The Prime Minister was referring to Jeremy Corbyn’s visit to see thousands of refugees living in foul conditions in the camps in the north of France at the weekend.
Mr. Cameron’s comments instantly drew fire on Twitter and former shadow home secretary Yvette Cooper raised a point of order calling on the Prime Minister to withdraw his comments.
Mr.

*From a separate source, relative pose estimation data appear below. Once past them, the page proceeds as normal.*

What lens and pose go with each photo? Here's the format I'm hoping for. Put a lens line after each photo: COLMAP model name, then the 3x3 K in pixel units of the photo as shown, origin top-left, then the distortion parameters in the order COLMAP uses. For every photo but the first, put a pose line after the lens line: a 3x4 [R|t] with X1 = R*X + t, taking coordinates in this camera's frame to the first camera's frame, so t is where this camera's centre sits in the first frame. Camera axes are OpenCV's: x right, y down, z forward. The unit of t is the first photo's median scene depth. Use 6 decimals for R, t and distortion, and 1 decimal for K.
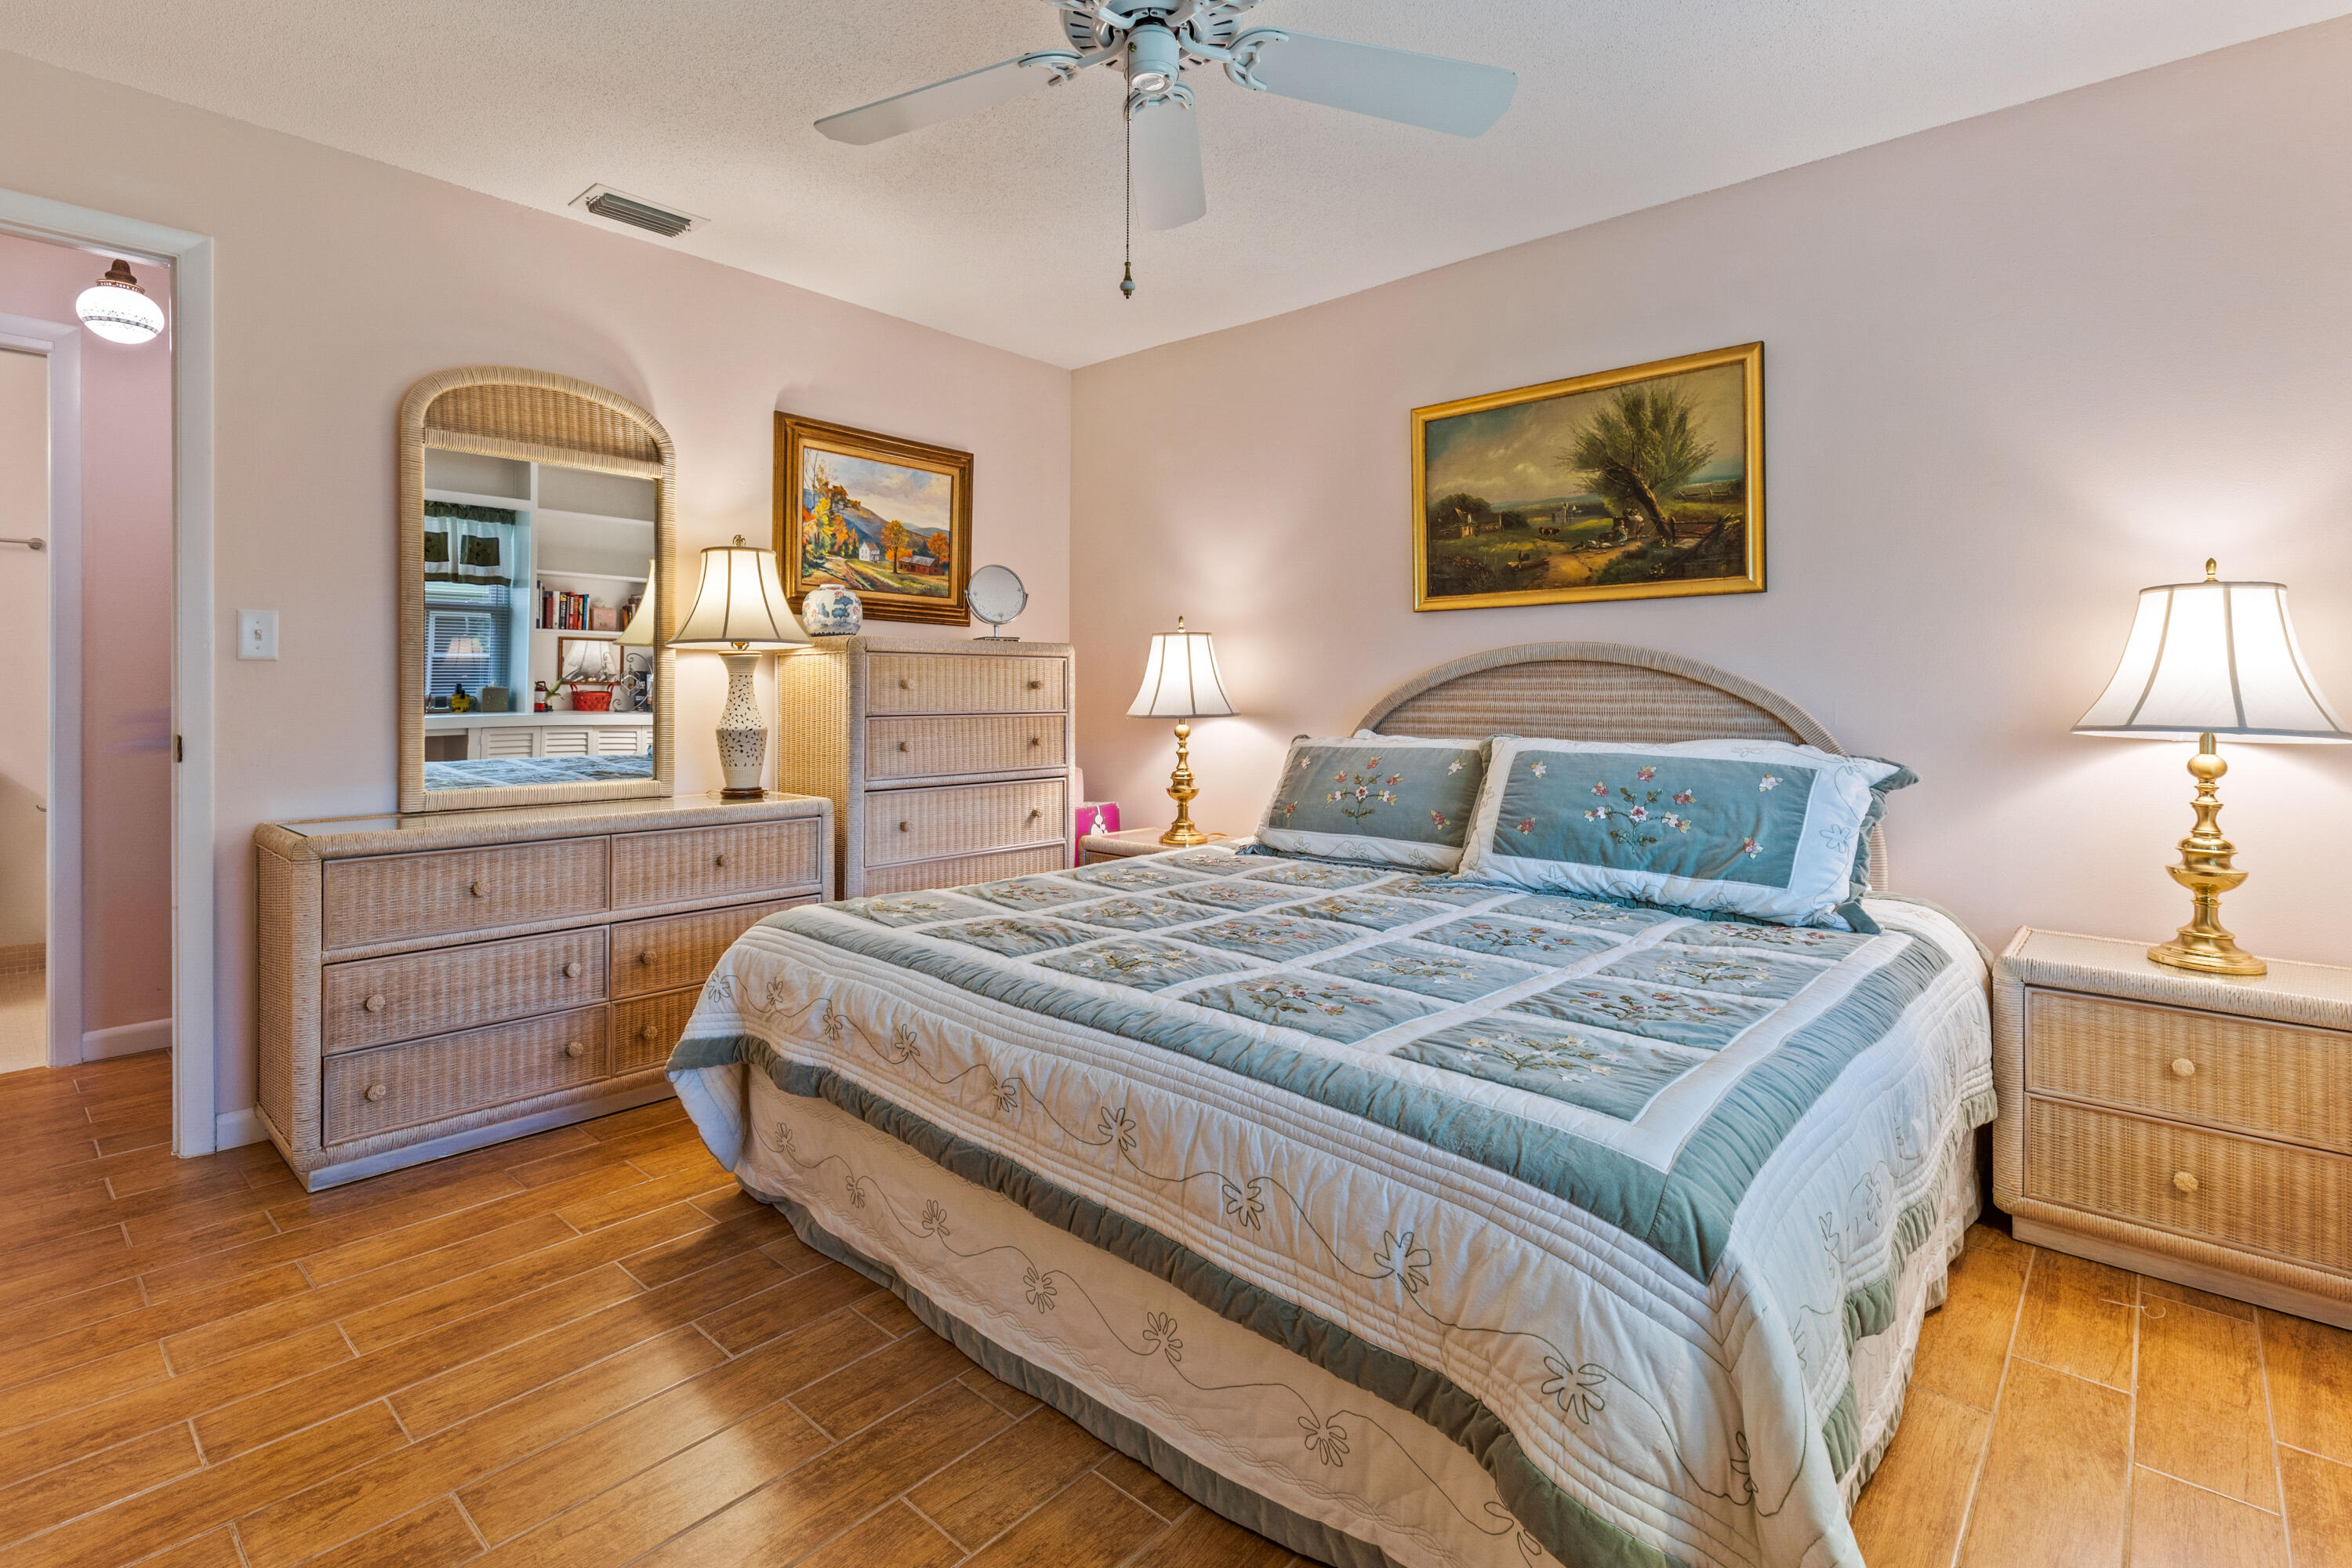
lens RADIAL K [[1069.5, 0, 1107.8], [0, 1069.5, 687.4], [0, 0, 1]] dist [0.004409, -0.003538]
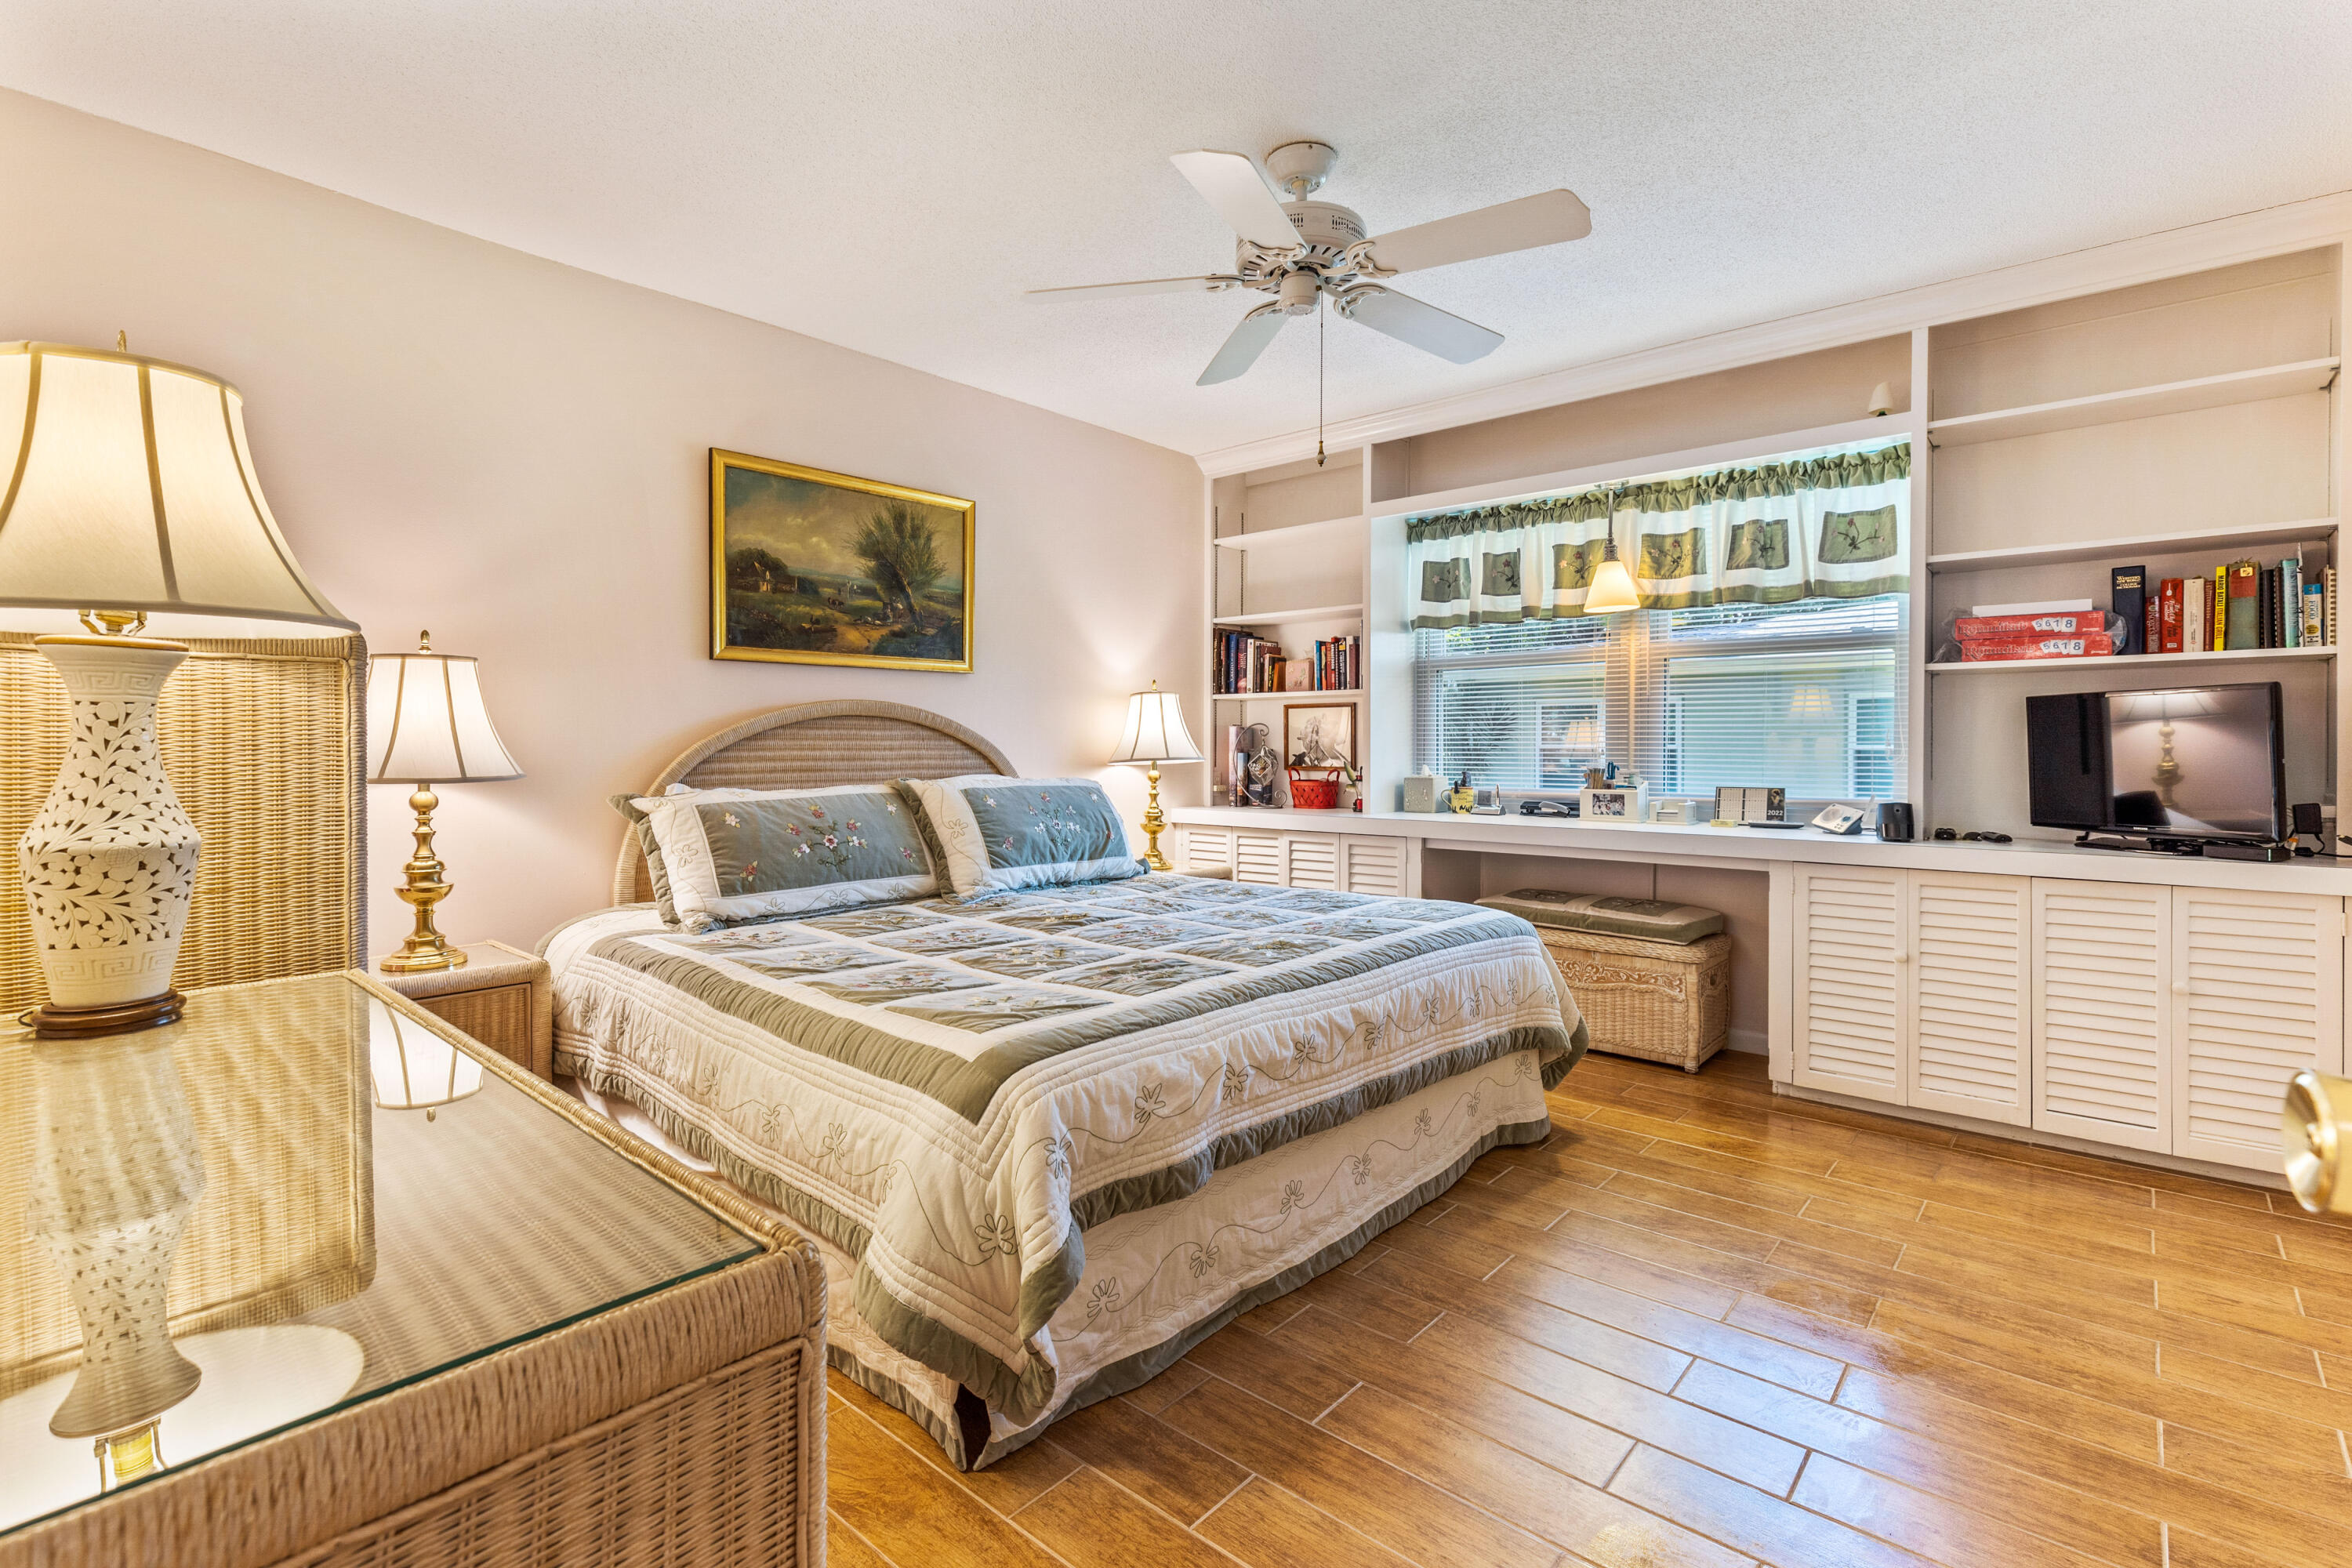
lens RADIAL K [[1069.5, 0, 1170.0], [0, 1069.5, 767.1], [0, 0, 1]] dist [0.004409, -0.003538]
pose [[-0.008103, -0.026092, 0.999627, -0.745325], [-0.004650, 0.999650, 0.026055, -0.000544], [-0.999956, -0.004437, -0.008222, 0.648524]]
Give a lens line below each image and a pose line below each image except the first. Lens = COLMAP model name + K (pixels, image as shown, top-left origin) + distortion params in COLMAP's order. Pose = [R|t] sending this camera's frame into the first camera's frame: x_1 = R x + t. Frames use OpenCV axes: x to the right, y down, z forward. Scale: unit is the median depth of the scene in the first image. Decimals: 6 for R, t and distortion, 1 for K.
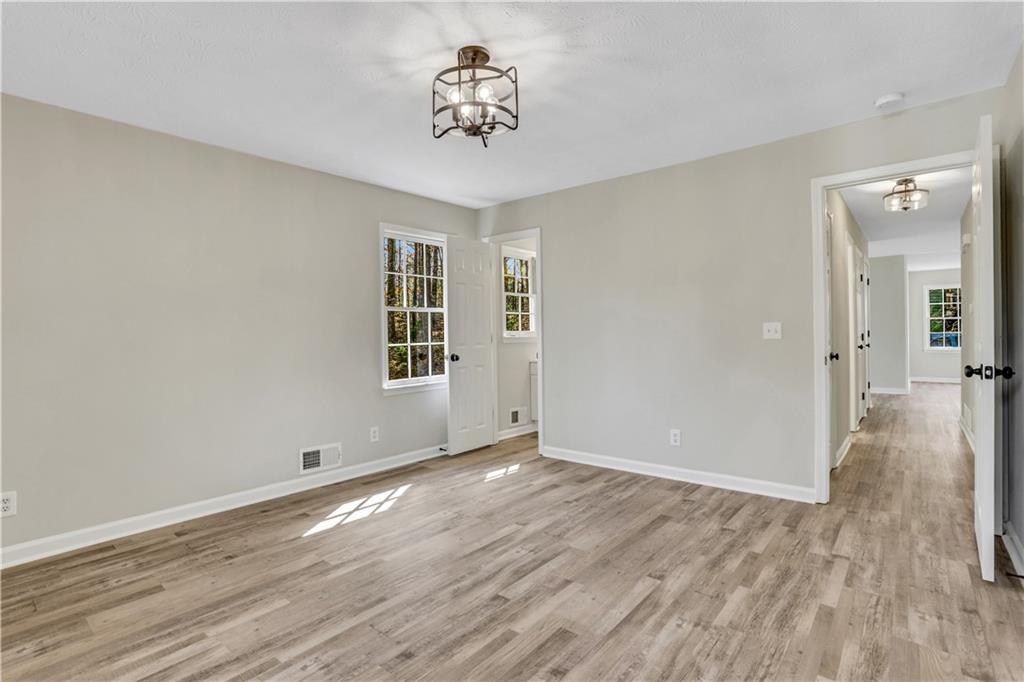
lens RADIAL K [[494.3, 0, 514.5], [0, 494.3, 339.5], [0, 0, 1]] dist [-0.062364, 0.017897]
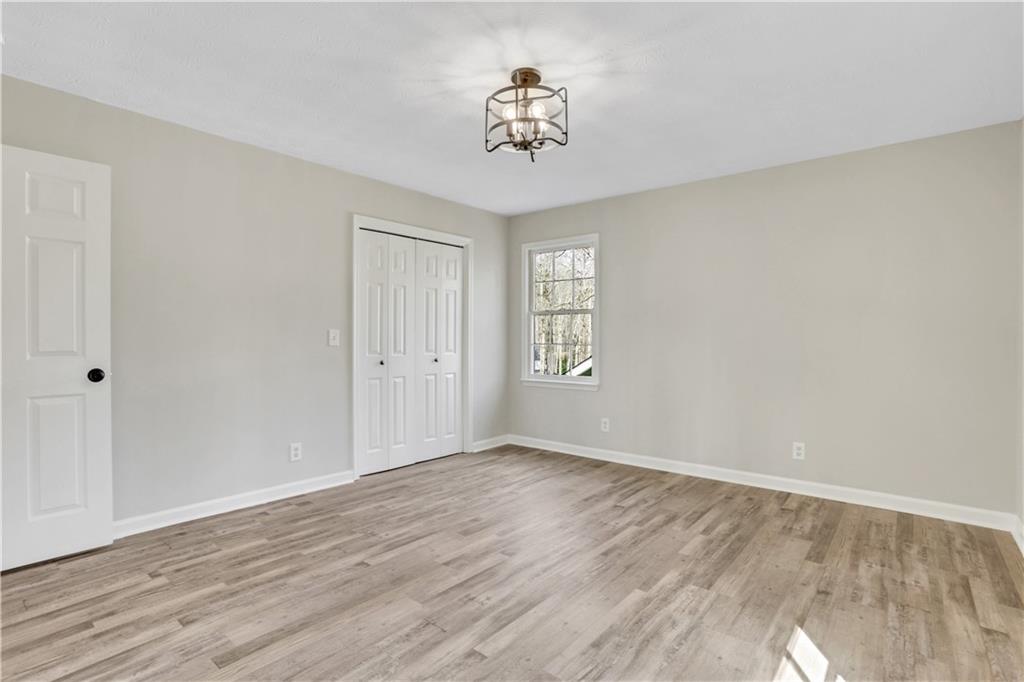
lens RADIAL K [[494.3, 0, 512.7], [0, 494.3, 339.4], [0, 0, 1]] dist [-0.062364, 0.017897]
pose [[-0.999907, 0.013607, 0.001069, -0.041300], [0.013619, 0.999842, 0.011422, -0.015899], [-0.000913, 0.011436, -0.999934, 1.816595]]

Cameron made the comments about the refugees, many of whom are fleeing civil war and the brutality of Islamic State in Syria, on Holocaust Memorial Day.
A Sky News snap poll of 1,070 people found that 47% of people supported taking in unaccompanied refugees, while 53% opposed the idea.
Lisa Doyle, the Refugee Council’s head of advocacy said when they are facing the greatest refugee crisis of our time; it is disappointing the Prime Minister is using flippant remarks to score political points.
When asked if it was wrong for the Prime Minister to use the negative term, ‘a bunch of migrants’, he said He very strongly disagrees with the approach Labour wants at Calais and that’s to open the doors and let people into Britain because he believes it will make the situation worse and bring even more people to Calais.
He rejected the suggestion he was immature about the implications of dramatically increasing the number of refugees it takes in.
He spoke to the German Chancellor Angela Merkel earlier this week and the pair agreed there was more to be done before a deal could be reached.
Britain was on Wednesday criticized by the European Committee of Social Rights for failing to comply with obligations under the 55-year-old European Social Charter because of the UK’s treatment of migrant workers.
Mr Cameron has recently announced migrant women who do not learn English to a required level within two and a half years will be removed from the country.
Ms Cooper, who is chairing Labor’s refugee task force, suggested the PM should use “much more statesmanship-like” language on such a “complex and sensitive” issue, particularly given ongoing commemorations of Holocaust victims.
Speaking outside the chamber, a senior Labour source said that “The people we saw at Calais and Dunkirk over the weekend were families, kids, babies… to consider those people we saw as a ‘bunch of migrants’ demonstrates an attitude that is entirely unacceptable to a humanitarian crisis on our doorstep.”